Democratic Alliance (DA) MPs yesterday elected Sandra Botha of Free State as leader of the opposition in Parliament in the hope that she will help new DA leader Helen Zille broaden the party’s support among blacks and the youth.
Describing herself as a team player who stands her ground, Botha indicated she would bring a new, less combative style to the National Assembly.
Botha beat Tertius Delport by 31 votes to 25, with one spoilt paper. The fact that both are Afrikaans counted in their favour as candidates as this was considered important to achieve diversity within the party leadership.
The vote was based less on ideological differences and background than on personality and the image of the party.
“There was a yearning within the caucus for a completely new face untouched by the past who could reach out to the DA’s new constituency,” said one DA MP.
Political researcher Jonathan Faull said Botha was probably elected not so much on her appeal to the DA’s targeted constituency as on being a better option than Delport, a former apartheid cabinet minister who would have been a stick with which the African National Congress could beat the DA.
Zille said at a media conference that the fact that the DA now had two women in its high-profile positions was not an issue with its supporters, who had indicated in a survey that gender was irrelevant in the choice of leader.
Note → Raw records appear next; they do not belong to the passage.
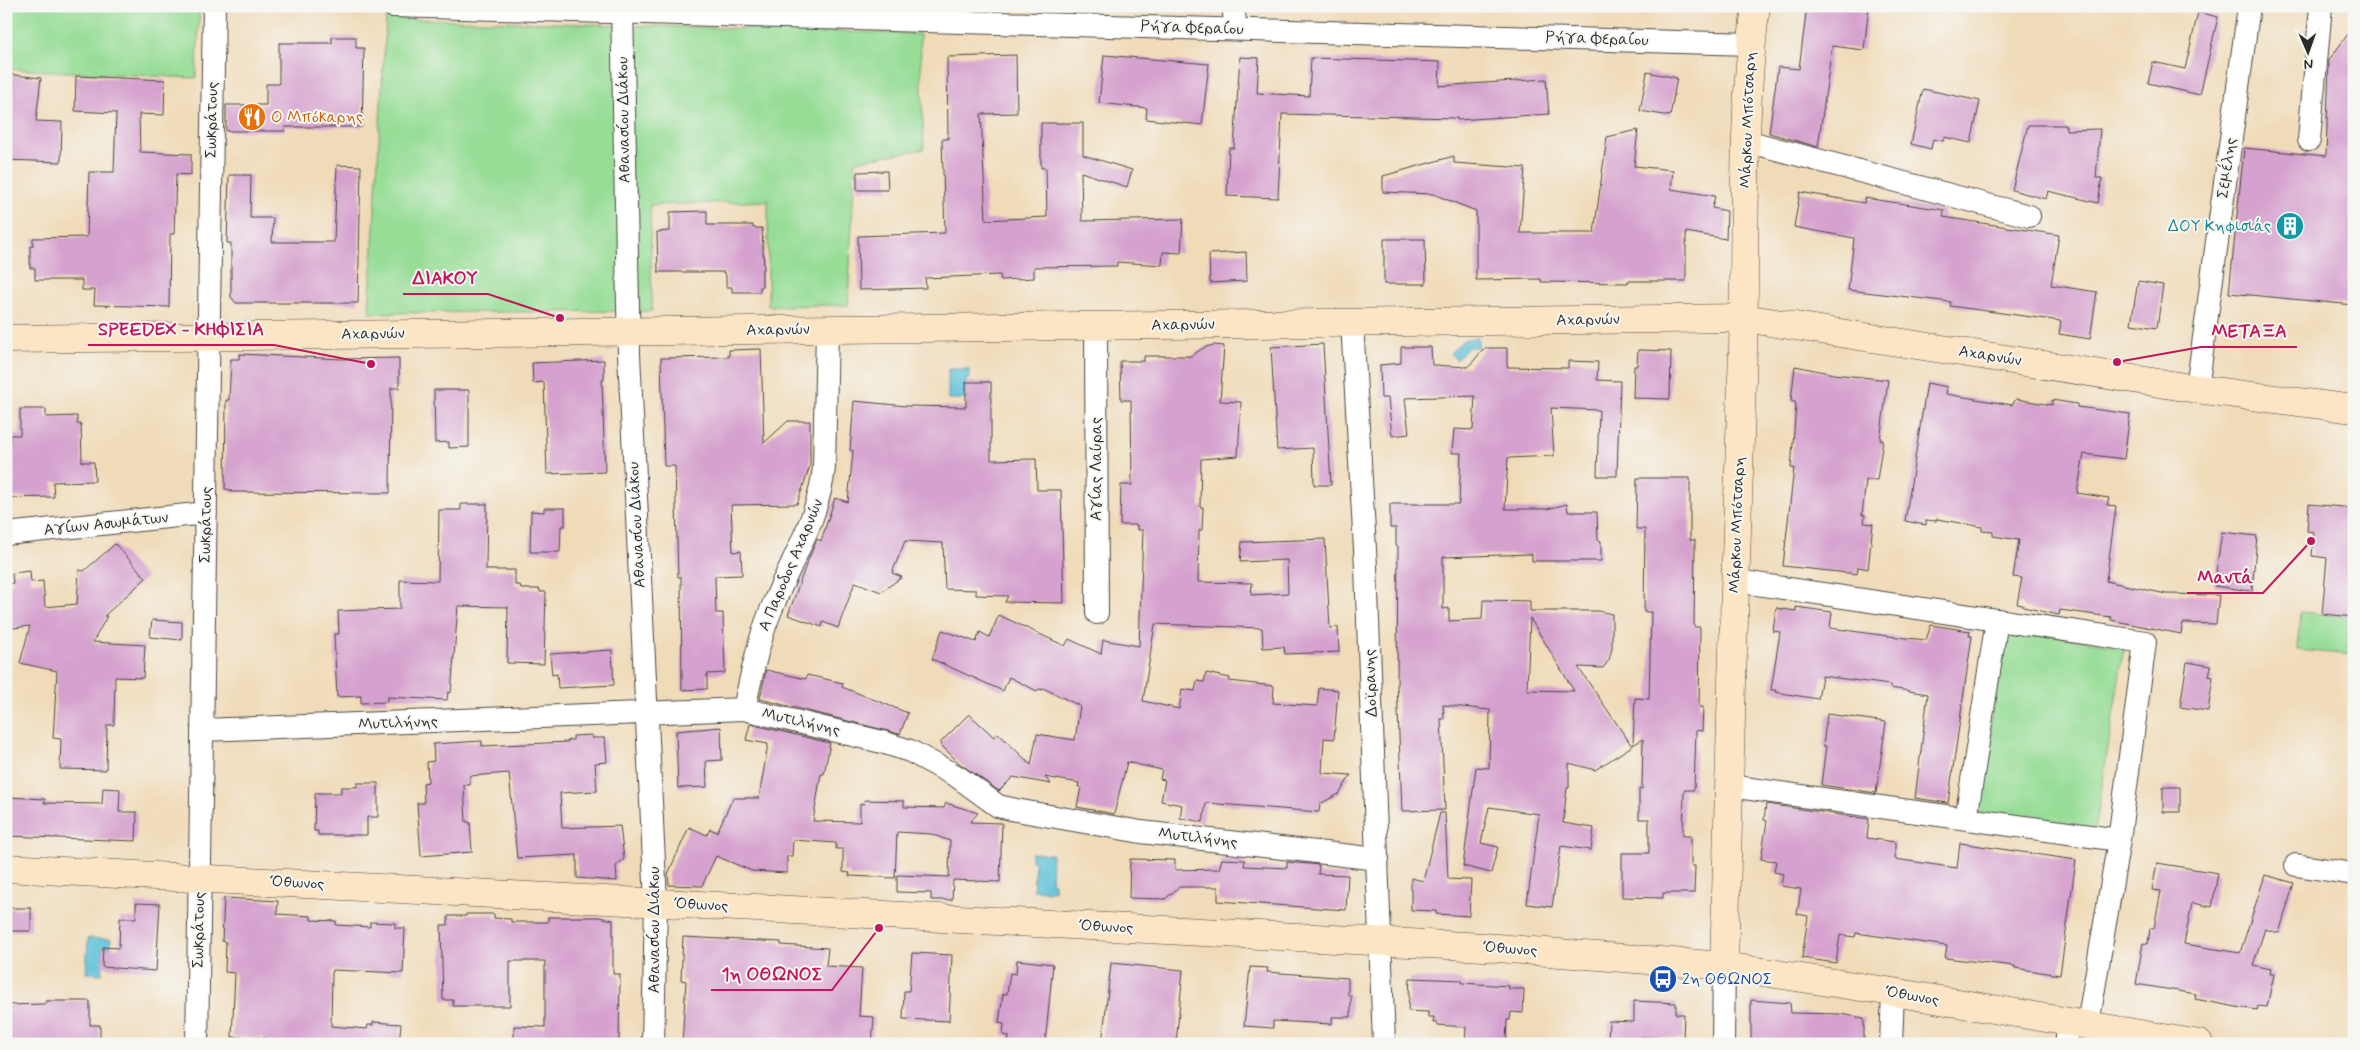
<svg xmlns="http://www.w3.org/2000/svg" width="2360" height="1050" viewBox="0 0 2360 1050" font-family="Mynerve,sans-serif">
  <style>
    .green { fill: #97dd96; stroke: #618460 }
    .water { fill: #5ac0d8; stroke: #427682 }
    .building { fill: #d5a1ce; fill-rule: evenodd }
    .lines { fill: none; stroke-linecap: round; stroke-linejoin: round }
    .street-casing { stroke: #494540; stroke-width: 24 }
    .secondary-casing { stroke: #494540; stroke-width: 29 }
    .street { stroke: #fff; stroke-width: 22 }
    .secondary { stroke: #fce5c4; stroke-width: 28 }
    .labels { text-anchor: middle; dominant-baseline: central; stroke-width: 4; stroke-linejoin: round; paint-order: stroke }
    .street-label { font-size: 16px; fill: #2b2b2b; stroke: #f6f6f2 }
    .food-label { font-size: 16px; fill: #c56008; stroke: #f6f6f2; text-anchor: start }
    .culture-label { font-size: 16px; fill: #0d838f; stroke: #f6f6f2; text-anchor: end }
    .transit-label { font-size: 16px; fill: #164399; stroke: #f6f6f2; text-anchor: start }
    .leader { fill: none; stroke: #c2185b; stroke-width: 2 }
    .callout-dot { fill: #c2185b; stroke: #f6f6f2; stroke-width: 2 }
    .callout-label { font-size: 18px; text-anchor: middle; font-weight: bold; fill: #c2185b; stroke: #f6f6f2; stroke-width: 4; stroke-linejoin: round; paint-order: stroke }
  </style>
  <rect width="100%" height="100%" fill="#f6f6f2"/>
  <filter id="ink" filterUnits="userSpaceOnUse"><feTurbulence type="fractalNoise" baseFrequency=".02" numOctaves="2"/><feDisplacementMap in="SourceGraphic" scale="10" xChannelSelector="R" yChannelSelector="G"/><feConvolveMatrix kernelMatrix="1 2 1 2 8 2 1 2 1" color-interpolation-filters="sRGB"/></filter>
  <filter id="wash" filterUnits="userSpaceOnUse"><feTurbulence type="fractalNoise" baseFrequency=".0096" numOctaves="4" result="noise"/><feDisplacementMap in="SourceGraphic" scale="20" xChannelSelector="R" yChannelSelector="G"/><feGaussianBlur stdDeviation="1.12" result="paint"/><feColorMatrix in="noise" values="0 0 0 0 0 0 0 0 0 0 0 0 0 0 0 0 0 1.4 0 .05"/><feComposite in="paint" operator="in"/></filter>
  <g filter="url(#wash)">
    <rect width="100%" height="100%" fill="#f0dbb9"/>
    <path class="green" d="M6,6h194l-4,72 -190,-9z
      M386,18l534,16 4,115 -69,12 -7,144 -80,1v-105l-118,4 2,106 -283,2z
      M2301,612l53,5v38l-56,-5z
      M2005,628l119,19 -29,184 -119,-19z"/>
    <path class="water" d="M1478,337v10h-9l-13,13 -6,-7 13,-13z
      M948,369h21v10l-3,1v19h-18z
      M1031,853l21,1 -1,29h3v8l-21,-1 2,-29h-4z
      M88,938l23,1v8h-8l-1,27 -16,-1z"/>
    <g id="blocks">
      <path class="building" d="M1807,6h62l-5,44 -32,-4 -14,101 -49,-14 9,-66 21,2z
        M2198,12l20,5 -18,78 -52,-12 5,-21 32,7z
        M2354,26v279l-125,-12 15,-145 82,8 3,-96z
        M332,37h24v11h8l-2,79h-78l1,4h-59v-26h40v-21h13v-41h53z
        M1016,55l1,58 -36,1 5,106 61,-3 -1,-49h-5v-45h42v32l49,15 -5,17 -46,-15 1,49 101,-2 -2,34 -18,-1 -1,13 -45,-3v4l-83,1v11l-33,2 -1,-5 -75,3 1,10 -67,2 -1,-54 87,-3 -3,-94h6l-1,-82z
        M1104,55l105,9 -7,61 -56,-6 1,-11 -48,-5z
        M1240,57l19,1 -2,35 52,3 2,-38 129,4 -1,24 107,-7 3,35 -92,6v-2l-175,-4 -4,84 -51,-2 2,-48h5z
        M1647,72l30,6 -7,38 -30,-5z
        M6,74l35,4 -5,43 26,1 -1,40 -55,-2z
        M76,76l89,4 -1,35 -25,-1 1,38 51,2v21l-15,-1 -2,60h-4l-1,73 -75,-2 1,-15h-13v-10h-47v-12h-5v-22h3v-8l54,-1 2,-65h25l2,-59 -41,-2z
        M1923,89l57,12 -9,42 -27,-6 -1,4 -10,-2 -2,10 -20,-5z
        M2028,125h38v5l34,-1 -4,49h6l-4,25 -50,-12 -2,8 -34,-9z
        M1638,130l-4,36 39,4 -2,19 44,7 -3,12 15,3 -1,28 -40,-7v49h-58v2l-87,-1v-3l-65,1v-69l-43,-17 -50,-2v-16l71,-20v7l71,5 -5,65h74l13,-96z
        M337,165l24,1 -3,137h-122l-5,-6v-54h-4l2,-68h22l-1,43h23l-1,24h62z
        M887,171l1,19h-31v-18z
        M1800,192l64,11 1,-5 79,12 -1,7 116,18 -8,50 46,7 -7,47 -31,-5 2,-13 -111,-15 1,-4 -103,-12 6,-52 -60,-11z
        M707,211v14h46v3h9l2,42h-2v17h-2v5h-28v-5h-6v-12l-2,-1v-2h-66l-1,-40 13,-1v-19z
        M1384,239h41l1,45h-42z
        M1246,252l1,29 -37,2 -1,-29z
        M2138,281l25,4 -6,43 -26,-4z
        M1323,344l8,141h-17l-1,-37 -36,2 -6,-103z
        M1214,345l10,1 -4,55 21,1 -3,54 -37,3 -1,48h3l-1,23h-3l-1,52 54,1 -1,12 37,-2 -1,-33 -47,2 2,-20 83,-3 5,89 8,-1 1,25 -54,2 -1,-7 -21,1 -1,-20 -107,-4 -12,77 36,8 3,-20 13,2 2,-10 7,1 2,-9 24,5 -1,3 45,5 -1,17 44,3 2,-18 19,2 -4,49 -10,-1 -2,35 29,2 -12,19 -19,10 -1,8 -113,-9 -3,19 -23,-4 2,-13 -21,-4 4,-21 -5,-1 2,-9 -35,-8 -13,52 -37,-7 4,-20h-3l1,-4 -34,-6 6,7 -38,-7 -14,14 -40,-28 -18,-18v-3l28,-28 25,23 4,-4 33,32 6,-31 38,6 5,-34 -37,-18v2l-4,-1 -2,2 -28,-14 -6,14 -71,-32 10,-29 34,12 4,-10 9,5 10,-22 66,31 4,-7 32,15 2,-14 36,6 4,-116h-6v-5h-17l1,-40h11l-1,-85h-10l-1,-39h24v-5h47l14,-9z
        M1401,347h30l1,18 36,2 17,-19h22v19l61,1v-7l30,1 -1,18 23,1 -3,95h-20l2,-66 -48,-2 3,48 -46,2 -3,51h42l20,-5 1,8h29l1,28 3,1v20h-69v-7l-89,3v52l6,-1v13l33,-2 1,-19 47,1v10h69l13,3v34l-3,12 -6,8 -25,-1 54,79 -37,24 -26,-7v25h-2l-4,35 31,5 -3,22 -30,-4 -9,61 -25,-3 12,-90 -50,-7 -8,36 17,4 -7,26 -28,-7 13,-99 13,1 1,-58 -47,-5 1,14h-3l4,91 -43,1 -5,-126 1,-139h-2v-18h-6v-24h69l2,-51h-9l2,-24 19,1 2,-34 -70,2 4,36 -17,2 -4,-38h-7l-1,-33 21,-2zM1530,618l29,48 15,25 -47,-1z
        M761,349l3,94 24,-22h22v45l-13,38 -66,1 2,47 8,-1 1,24 -27,1 1,37h7l2,60 -18,1v15l-25,1 -1,-113h-3l-3,-111h-11l-3,-108 68,-1v-7z
        M1638,350l33,1 -1,48 -37,-1 1,-32h3z
        M240,354l103,5 56,-1v30h-8l-1,105 -159,-1v-2l-6,-1 1,-89h3l2,-41h8z
        M604,360v20h-2l3,92 -58,2 -3,-92 -11,1 -1,-20z
        M1795,366l39,8 54,6 -8,60h3l-6,40h-11l-4,35h3l-1,8 9,1 -5,45 -10,-2 -1,7 -74,-8 11,-98h-3l5,-63 -1,-3 -4,-1z
        M966,382h25v78l45,-1 1,31h24l3,113 -59,-1 3,-6 -32,-1v-5l-31,-1 -2,-46 -38,-2 -13,32 10,4 -21,15 -26,-10 -17,46 -15,-6 -1,5 -34,-12 18,-50 11,-26 4,2 14,-43 13,4 5,-51 -3,-1 4,-49 52,5 60,1z
        M1927,383l20,4 -1,7 66,11 4,-6 36,6v-5l25,4v3l53,7 -6,45 -40,-5 -7,39 32,5 -2,7 9,1 -10,75 60,13 53,1 -3,29 -33,-1 -2,11 -70,-14v-3l-51,-7 -1,5 -36,-8v-2l-6,-1 5,-26 -9,-1 6,-37 -26,-4v-4l-11,-1v-4l-10,-2 -35,-6 -1,2 -10,-1v5l-21,-4z
        M434,390h35v57l-20,1v-6l-14,1z
        M20,409h26v8l31,-1v8h4l1,38h12l1,19 -42,1 1,15 -48,1v-49h4v-14h10z
        M1637,478h53v62h5l-1,87h6l-1,80h4l-1,24 -6,-1 -2,60h-10l-1,46h8v30h4l-1,27h-31v5l-41,-1v-44h27v-34h-10v-30h3l1,-50 -10,6 2,-47 14,1 2,-87h-7l1,-83h-9z
        M461,504h26l-1,66h29v15h5l1,4h19v3h6l-2,72 -37,-1 1,-56 -50,-1 -7,87 -3,-1 -1,8 -60,-3v5l-26,1v-7l-24,1 -3,-63h5l-1,-23 62,-2v-29l38,1 1,-71h22z
        M2309,504l45,4v109l-32,-3 5,-56 -15,-2 2,-24 -7,-1z
        M544,508h21v18h-4l-1,26h-30l1,-41 13,1z
        M2222,532l35,4 -5,55 -38,-5z
        M115,544l31,34 -42,38h3l-14,26 52,3 -2,33 -28,-1 -1,48h-7l-1,45 -46,-1 1,-30 -8,-1 4,-67 -37,-8 10,-37 -24,3v-45l7,-1 -1,-10 18,-2 1,11 12,-1 2,26 32,-3 2,-34 5,1z
        M1796,607l36,5 -2,16 58,8 38,4 5,-15 39,6 -1,5h3l-24,167 -33,-5 13,-104 -38,-6v-3l-68,-9 -4,23 -43,-7 1,-2h-5l9,-58 -7,-1 3,-23 20,3z
        M152,620l30,2v18l-32,-3z
        M612,650l2,35 -56,3 -1,-14 -5,1 -2,-21z
        M2187,662l24,4 -2,10 4,1 -5,34 -28,-4z
        M766,670l40,9 1,-4 36,8 -1,4 66,26 -8,21 -140,-35z
        M1827,714l59,8 -10,71 -55,-8 5,-39h-3z
        M750,724l80,19 -6,31h-3l-8,47 47,1v-18h4l1,-4 39,1v6l40,1 2,-5 32,10 -8,9 32,1 -2,59 -47,-2 -1,20h-21v-7l-34,-1v-17l52,2 1,-36 -19,-7 -34,-2 -2,46 -46,-2 1,-3 -7,-1v-23h-7v-6l-43,-3 -1,16h-5v17l-35,-2 -36,-15 -14,30 -33,-1 -1,-11 21,-47 18,8 3,-6 7,3 16,-34h26l9,-54 -22,-4z
        M721,727l1,33 -16,1 1,26 -29,1 -2,-57z
        M592,735v3h13l2,24 -12,1 2,28 -37,2 2,35 58,-2 4,33 -8,7 1,15 -40,-3v-23l-60,3 -8,-85 -39,3v9h-6l2,37h4l2,30 -51,4 -4,-53h7l-1,-20 5,-1 -1,-20 7,-1 -1,-17 49,-3v5l86,-4v-2h5v-4z
        M357,783h21v34h-11v18h-49v-4h-4l1,-38h26v-6h16z
        M2163,787h17v25h-17z
        M103,788l17,1 -1,23h18l-1,29 -130,-5v-39l39,2 -1,4 58,1z
        M1766,804l103,15 -2,19 28,4v17l62,9 3,-25 116,17 -16,115 -45,-7v-2l-70,-8 2,-12 -91,-13 -1,4 -15,-2 -4,28 -34,-5 6,-42 -11,-2 4,-25 -20,-3 2,-12 -9,-2 2,-11 -15,-2 6,-38 -3,-1z
        M1440,813h5l3,66 23,1 -2,36 -33,-2v-3l-25,-1v-32l12,3z
        M1130,859l45,1v10l44,-1 3,-10 23,1 -1,6 43,2v-6l32,3 -1,9 30,1 -2,35 -128,-9v-14h-39l-14,12 -36,-1z
        M2157,863l61,10 -6,34 -20,-4 -8,41 56,9 25,-78 29,8 -15,50 -14,-4 -12,36 18,4 -1,5h4l-7,33 -9,-1 -1,4 -21,-3 -41,-8 1,-5 -60,-10 7,-41 5,1 2,-16h4l7,-37 -9,-1z
        M224,898l54,3 -1,13 34,2v4l25,1v4l34,2v-5l25,1v5h10l-2,45 -70,-3 -1,3 -1,53 36,3 1,-4h5v-3l28,2 -2,20h-129l-5,-2v-4l-33,-1 3,-64 -10,-1 1,-30 -4,-1z
        M136,903l24,1 -4,67 -54,-4 1,-20 16,1 1,-30h16z
        M6,908h25v23h-25z
        M466,914h28v4l17,1v3h37v-5h51l14,3v54h7l-1,70h-105v-18l31,1v-66h-35v45h-57v-6h-10l-2,-75h7v-9h18z
        M683,937l98,5v3l47,3 -2,18 36,2 -3,48 15,1 -2,27h-190l4,-63 -5,-1z
        M912,953l40,2 -3,66 -46,-2 1,-28h5z
        M1017,960l36,4 -8,80h-37l1,-8 -6,-1 1,-11 -5,-1 4,-29h4l3,-21 6,1z
        M1111,963l72,7 -7,74h-74z
        M1250,967l18,1 -1,4 81,6v17l3,1v21h-19v7l-59,-3v7l-29,-2z
        M1410,978l52,2v3l47,3v3h15l-1,24 -12,-1 -1,8h-3l-1,24h-41l1,-17 -29,-2v-2h-4l1,-6h-6v-5l-20,-1z
        M1751,1000l39,3 1,10 49,1 24,4v26h-113z
        M46,1001h44v24h10v19h-94v-39l40,-1z
        M1634,1001l42,2v11h8l-1,25 -42,-2v7h-33l1,-23 25,1z"/>
    </g>
  </g>
  <g filter="url(#ink)">
    <use href="#blocks" fill-opacity="0" stroke="#494540" stroke-width="1"/>
    <g class="lines">
      <defs>
        <path id="street" d="M393,6l1358,38
          M622,6l7,348 27,549 -3,141
          M1233,6l3,23
          M2309,140l12,-134
          M1746,141l283,75
          M1352,322l14,245 18,477
          M1096,326l1,287
          M2197,389l52,-383
          M6,534l200,-21
          M1736,581l409,61 -26,198 -31,184
          M744,709c8,-36 15,-72 30,-106 19,-47 44,-83 50,-135l3,-139
          M202,730l542,-21 138,33 28,9 48,26 40,29 18,4 125,22 237,27
          M1730,786l389,54
          M1966,819l31,-199
          M2296,865l58,9
          M2067,1021v23
          M197,1044l17,-1038
          M1723,1044l1,-78
          M1891,1044l2,-52"/>
        <path id="secondary" d="M6,339l1738,-21 453,71 157,20
          M6,868l1478,79 240,19 169,26 306,52
          M1724,966c5,-206 12,-411 19,-617 3,-114 -2,-229 13,-343"/>
      </defs>
      <use href="#street" class="street-casing"/>
      <use href="#secondary" class="secondary-casing"/>
      <use href="#street" class="street"/>
      <use href="#secondary" class="secondary"/>
    </g>
  </g>
  <defs>
    <symbol id="restaurant-disc" viewBox="-11 -11 22 22"><circle r="9.5" fill="#e8710a" stroke="#f6f6f2"/><path d="M-5-6h1v4h1v-4h1v4h1v-4h1v5L-1.5 .5V6h-2V.5L-5-1ZM5-6V6H3V1.5H1.5Q1.5-4 5-6Z" fill="#fff"/></symbol>
    <symbol id="building-disc" viewBox="-11 -11 22 22"><circle r="9.5" fill="#0f9aa8" stroke="#f6f6f2"/><path d="M-4-6H4V6H1V3H-1V6H-4ZM-2.5-4.3h1.7v1.8h-1.7ZM.8-4.3h1.7v1.8H.8ZM-2.5-1h1.7V.8h-1.7ZM.8-1h1.7V.8H.8Z" fill="#fff"/></symbol>
    <symbol id="bus-disc" viewBox="-11 -11 22 22"><circle r="9.5" fill="#1a4fb4" stroke="#f6f6f2"/><path d="M-5-6H5V4H4V6H2V4H-2V6H-4V4H-5ZM-3.5-4V0h7V-4ZM-3.5 1.2v1.5H-2V1.2ZM2 1.2v1.5H3.5V1.2Z" fill="#fff"/></symbol>
  </defs>
  <g fill-rule="evenodd">
    <use href="#restaurant-disc" x="236" y="101" width="32" height="32"/>
    <use href="#building-disc" x="2274" y="210" width="32" height="32"/>
    <use href="#bus-disc" x="1647" y="963" width="32" height="32"/>
  </g>
  <g class="labels">
    <g class="street-label">
      <text transform="translate(1192 28) rotate(2)">Ρήγα Φεραίου</text>
      <text transform="translate(1597 39) rotate(2)">Ρήγα Φεραίου</text>
      <text transform="translate(212 120) rotate(-89)">Σωκράτους</text>
      <text transform="translate(624 120) rotate(-91)">Αθανασίου Διάκου</text>
      <text transform="translate(1748 120) rotate(-88)">Μάρκου Μπότσαρη</text>
      <text transform="translate(2227 168) rotate(-82)">Σεμέλης</text>
      <text transform="translate(1588 320) rotate(-1)">Αχαρνών</text>
      <text transform="translate(1183 325) rotate(-1)">Αχαρνών</text>
      <text transform="translate(778 330) rotate(-1)">Αχαρνών</text>
      <text transform="translate(373 334) rotate(-1)">Αχαρνών</text>
      <text transform="translate(1990 356) rotate(9)">Αχαρνών</text>
      <text transform="translate(1096 469) rotate(-90)">Αγίας Λαύρας</text>
      <text transform="translate(106 524) rotate(-6)">Αγίων Ασωμάτων</text>
      <text transform="translate(206 525) rotate(-89)">Σωκράτους</text>
      <text transform="translate(637 525) rotate(-93)">Αθανασίου Διάκου</text>
      <text transform="translate(1737 525) rotate(-88)">Μάρκου Μπότσαρη</text>
      <text transform="translate(791 565) rotate(-67)">Α Παροδος Αχαρνών</text>
      <text transform="translate(1371 683) rotate(-92)">Δοϊρανης</text>
      <text transform="translate(801 722) rotate(13)">Μυτιλήνης</text>
      <text transform="translate(398 723) rotate(-2)">Μυτιλήνης</text>
      <text transform="translate(1198 838) rotate(7)">Μυτιλήνης</text>
      <text transform="translate(297 883) rotate(3)">Όθωνος</text>
      <text transform="translate(701 905) rotate(3)">Όθωνος</text>
      <text transform="translate(1106 927) rotate(3)">Όθωνος</text>
      <text transform="translate(199 930) rotate(-89)">Σωκράτους</text>
      <text transform="translate(654 930) rotate(-90)">Αθανασίου Διάκου</text>
      <text transform="translate(1510 949) rotate(4)">Όθωνος</text>
      <text transform="translate(1912 996) rotate(10)">Όθωνος</text>
    </g>
    <g class="food-label">
      <text x="271" y="117">Ο Μπόκαρης</text>
    </g>
    <g class="culture-label">
      <text x="2271" y="226">ΔΟΥ Κηφισιάς</text>
    </g>
    <g class="transit-label">
      <text x="1682" y="979">2η ΟΘΩΝΟΣ</text>
    </g>
  </g>
  <path class="leader" d="M560 318L488 294H403M371 364L274 345H88M2117 362L2201 347H2297M2311 541L2263 593H2187M879 928L832 990H711"/>
  <g class="callout-dot">
    <circle cx="560" cy="318" r="5"/>
    <circle cx="371" cy="364" r="5"/>
    <circle cx="2117" cy="362" r="5"/>
    <circle cx="2311" cy="541" r="5"/>
    <circle cx="879" cy="928" r="5"/>
  </g>
  <g class="callout-label">
    <text x="445" y="284">ΔΙΑΚΟΥ</text>
    <text x="181" y="335">SPEEDEX - ΚΗΦΙΣΙΑ</text>
    <text x="2249" y="337">ΜΕΤΑΞΑ</text>
    <text x="2225" y="583">Μαντά</text>
    <text x="772" y="980">1η ΟΘΩΝΟΣ</text>
  </g>
  <rect width="2360" height="1050" fill="none" stroke="#f6f6f2" stroke-width="25"/>
  <g transform="translate(2308 52) rotate(178)" stroke="#f6f6f2" stroke-width="4" paint-order="stroke">
  <path d="M0-4L9 19L0 12L-9 19Z" fill="#2b2b2b"/>
  <text y="-8" font-size="14" font-weight="bold" text-anchor="middle" fill="#2b2b2b">N</text>
  </g>
</svg>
The most important criterion was competence.
Former Gauteng leader Ian Davidson was elected unopposed as chief whip, and Mike Ellis unopposed as deputy. Wattie Watson was elected leader of the opposition in the National Council of Provinces (NCOP), and Kraai van Niekerk re-elected chairman of the caucus, with Janet Semple and James Masango his deputies. National Assembly whips will be Sandy Kalyan, Willem Doman, Donald Lee and Paul Swart. Juanita Terblanche will be DA whip in the NCOP.
Active in the progressive anti-apartheid movement, Botha was deputy secretary-general of the National Women’s Coalition, deputy director of the Independent Electoral Commission in Free State and DA caucus leader in the NCOP.
She chaired the United Nations working group on rural women, and was chosen by National Assembly speaker Baleka Mbete as first DA chairwoman of the National Assembly, a position she has now relinquished.